[Collected data]
• • • •

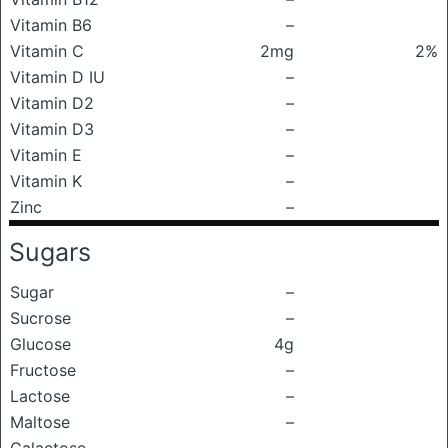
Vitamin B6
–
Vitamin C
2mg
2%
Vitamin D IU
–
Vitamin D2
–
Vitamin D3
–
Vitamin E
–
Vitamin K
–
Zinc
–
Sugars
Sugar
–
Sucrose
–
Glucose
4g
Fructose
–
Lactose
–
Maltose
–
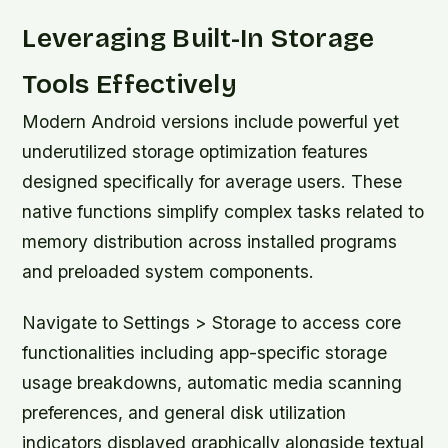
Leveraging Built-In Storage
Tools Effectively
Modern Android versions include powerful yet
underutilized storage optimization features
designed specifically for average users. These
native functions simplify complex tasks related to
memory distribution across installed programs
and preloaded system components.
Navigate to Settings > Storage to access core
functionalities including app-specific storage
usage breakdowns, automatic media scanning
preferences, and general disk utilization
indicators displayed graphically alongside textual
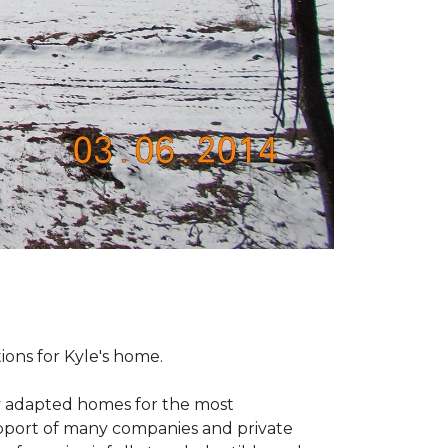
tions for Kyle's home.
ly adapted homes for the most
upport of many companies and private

• • • •

→ **Task details**
Rename "Vitamin" to "Vit." wherever it appears in the text of all the rows, and write that text out again with nothing else changed. Leave the pictures out.

→ **Your solution**
Vit. B6
–
Vit. C
2mg
2%
Vit. D IU
–
Vit. D2
–
Vit. D3
–
Vit. E
–
Vit. K
–
Zinc
–
Sugars
Sugar
–
Sucrose
–
Glucose
4g
Fructose
–
Lactose
–
Maltose
–
Leveraging Built-In Storage
Tools Effectively
Modern Android versions include powerful yet
underutilized storage optimization features
designed specifically for average users. These
native functions simplify complex tasks related to
memory distribution across installed programs
and preloaded system components.
Navigate to Settings > Storage to access core
functionalities including app-specific storage
usage breakdowns, automatic media scanning
preferences, and general disk utilization
indicators displayed graphically alongside textual
tions for Kyle's home.
ly adapted homes for the most
upport of many companies and private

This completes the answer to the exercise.